Something a little quirky are the Hydrocorals, a Fire Coral or Lace Coral can literally ‘spice’ things up!
The well-known hydrocorals include the Fire Corals in the Milleporidae family and the Lace Corals in the Stylasteridae family. They are Cnidarians just like the stony corals, but are in the class Hydrozoa.
When diving, snorkeling, or keeping Fire Corals in the aquarium you want to be very careful. The Millepora genus has a potent sting. It may be just a mild sting for some people, but can cause anaphylactic shock in others. Needless to say, wear gloves when you are handling or anywhere near the coral. Don’t be dissuaded from keeping them because of their sting, since they are hardy and easy to propagate, just be careful and wear gloves.
For more about hydrozoans, see:
Introducing the Class Hydrozoa: Fire Corals, Lace Corals, Hydra, Jellyfish and More
There are many animals in the class Hydrozoa, but only a few hydrocorals like the Fire Corals and Lace Corals are found in the aquatic industry, along with some small hydroid polyps. These small polyps can inadvertently show up as aufwuchs on invertebrates and plants, but are short lived in the aquarium.

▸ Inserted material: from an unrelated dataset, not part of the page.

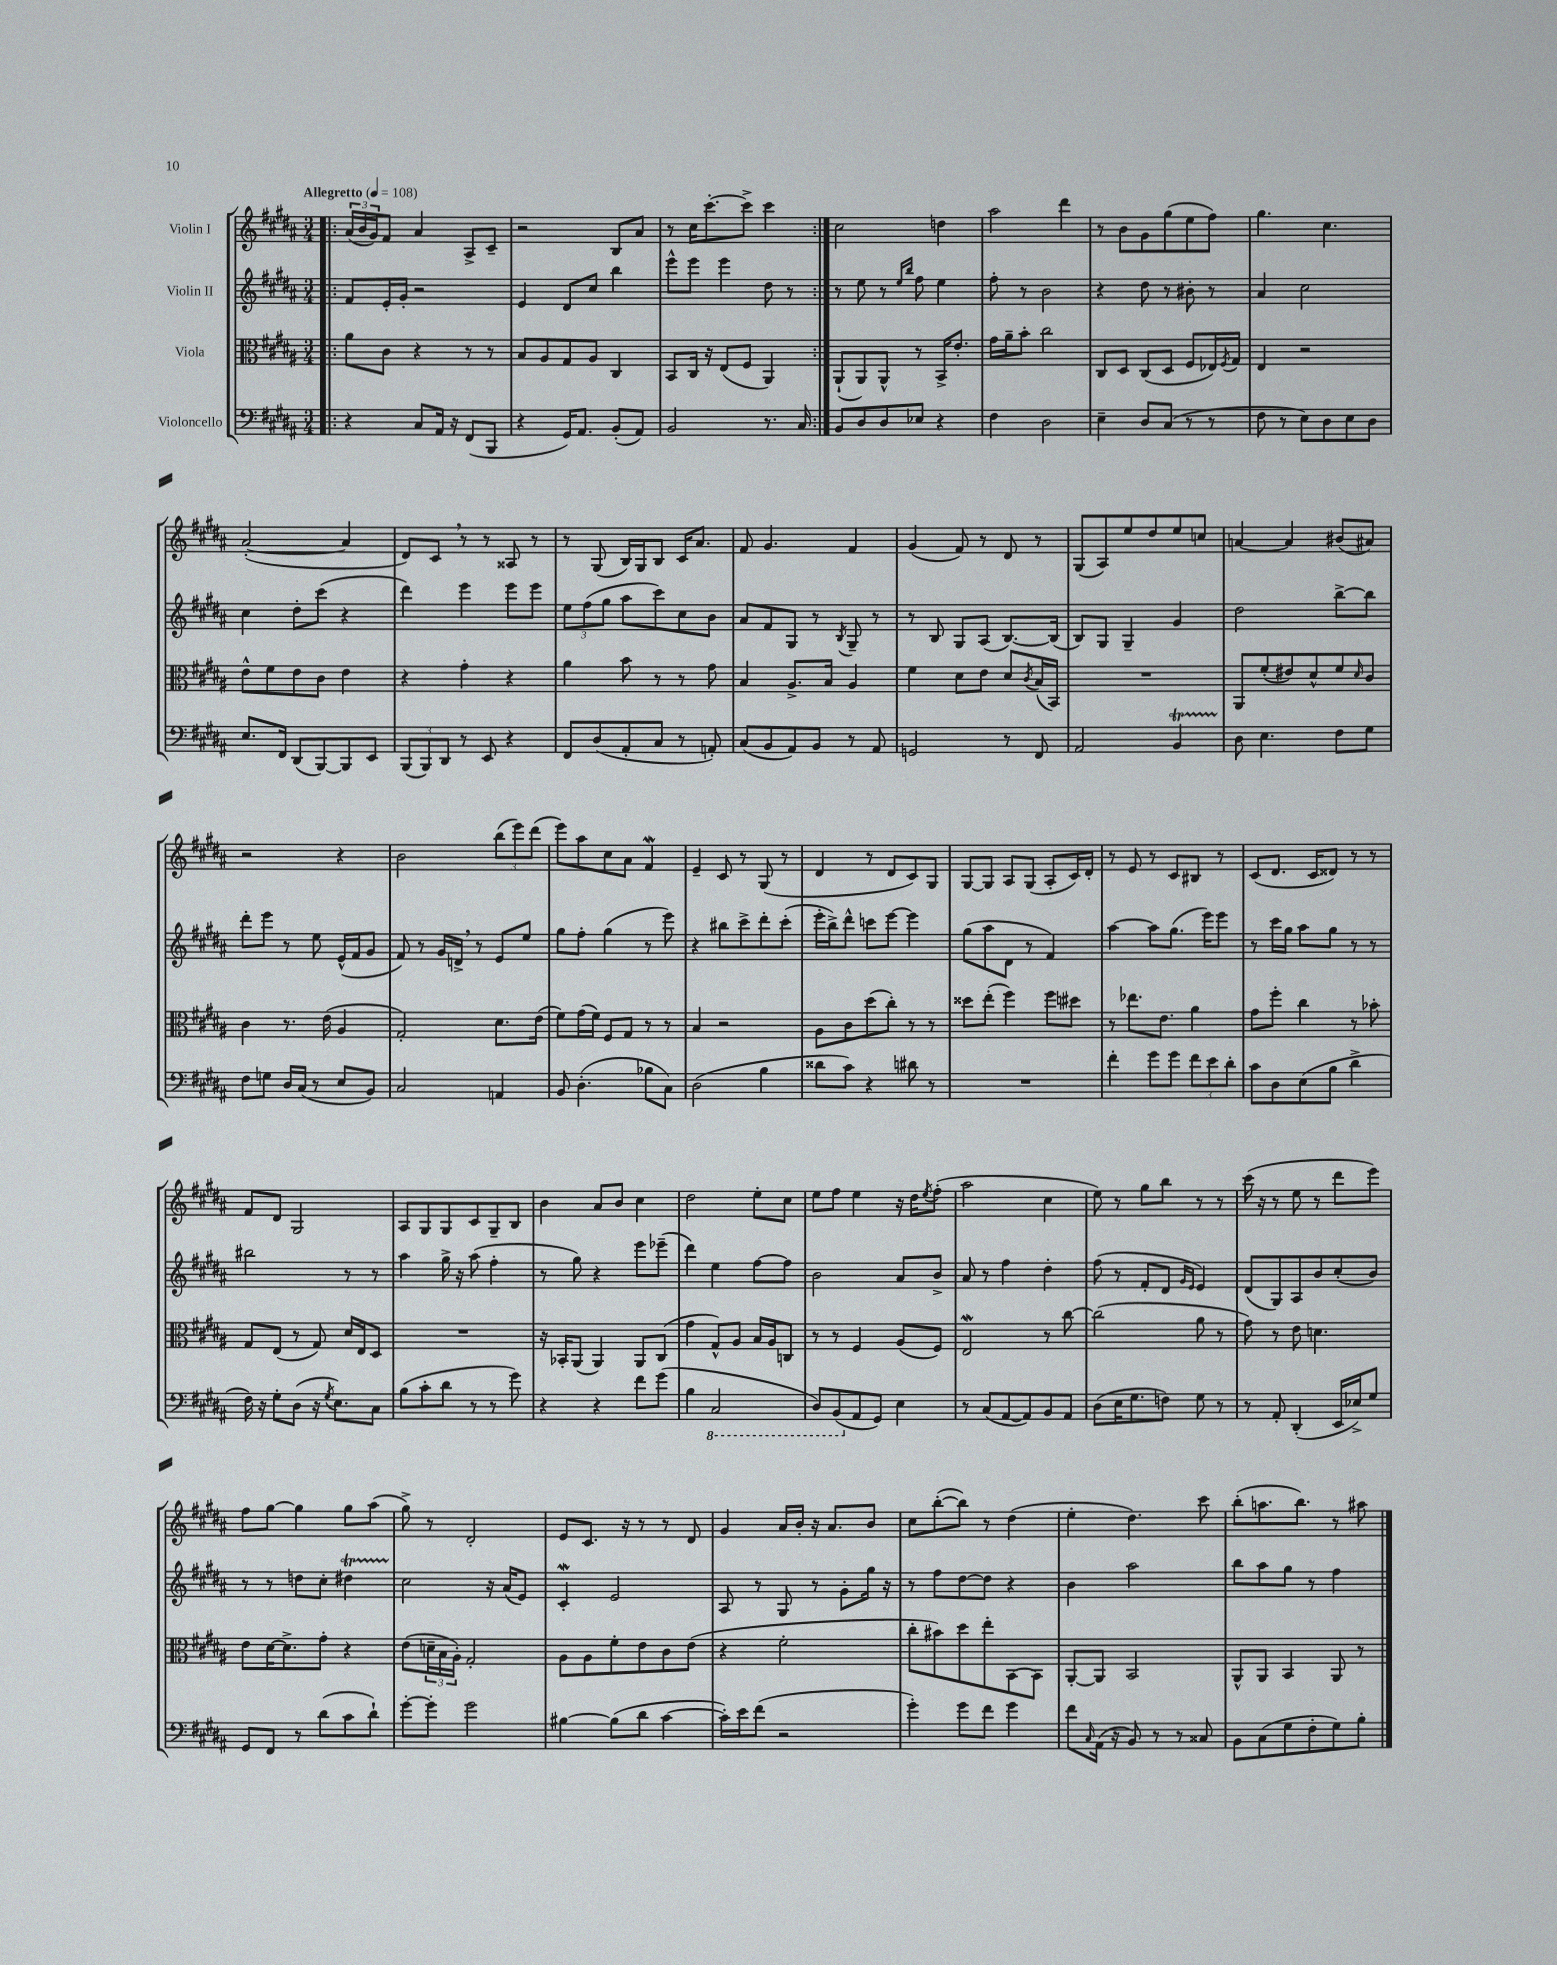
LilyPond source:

Hydrocorals are not true stony corals, they are actually more like a very hard “soft” coral. Yet the Fire Corals are very similar in appearance and habitat to stony corals, and they are also hermatypic. This means they contribute to reef building, creating a hard skeleton from calcium absorbed from the water. The Lace Corals will also produce an aragonite and/or calcite skeleton but are mostly small, “lacy”, and very delicate.
Besides the Fire Corals and Lace Corals, there are some other well-known and familiar hydrozoans.
The Hydra, introduced to high school students in their biology class, is a small solitary freshwater hydrozoan polyp. But it may not be the best example of this class since it does not incorporate all the complexities this animal group possesses.
Jellyfish are also related to the hydrocorals, with some genera included in the class Hydrozoa.
- Floating Hydrozoans
Some other familiar colonial hydrozoans include the so-called Portuguese man-o’ war from the Physalia genera, and the Blue Button Porpita porpita. These animals can sometimes be found washed up on the beach and can be mistaken for jellyfish, but a jellyfish is just a single individual while these hydrozoans are made up of multiple individuals.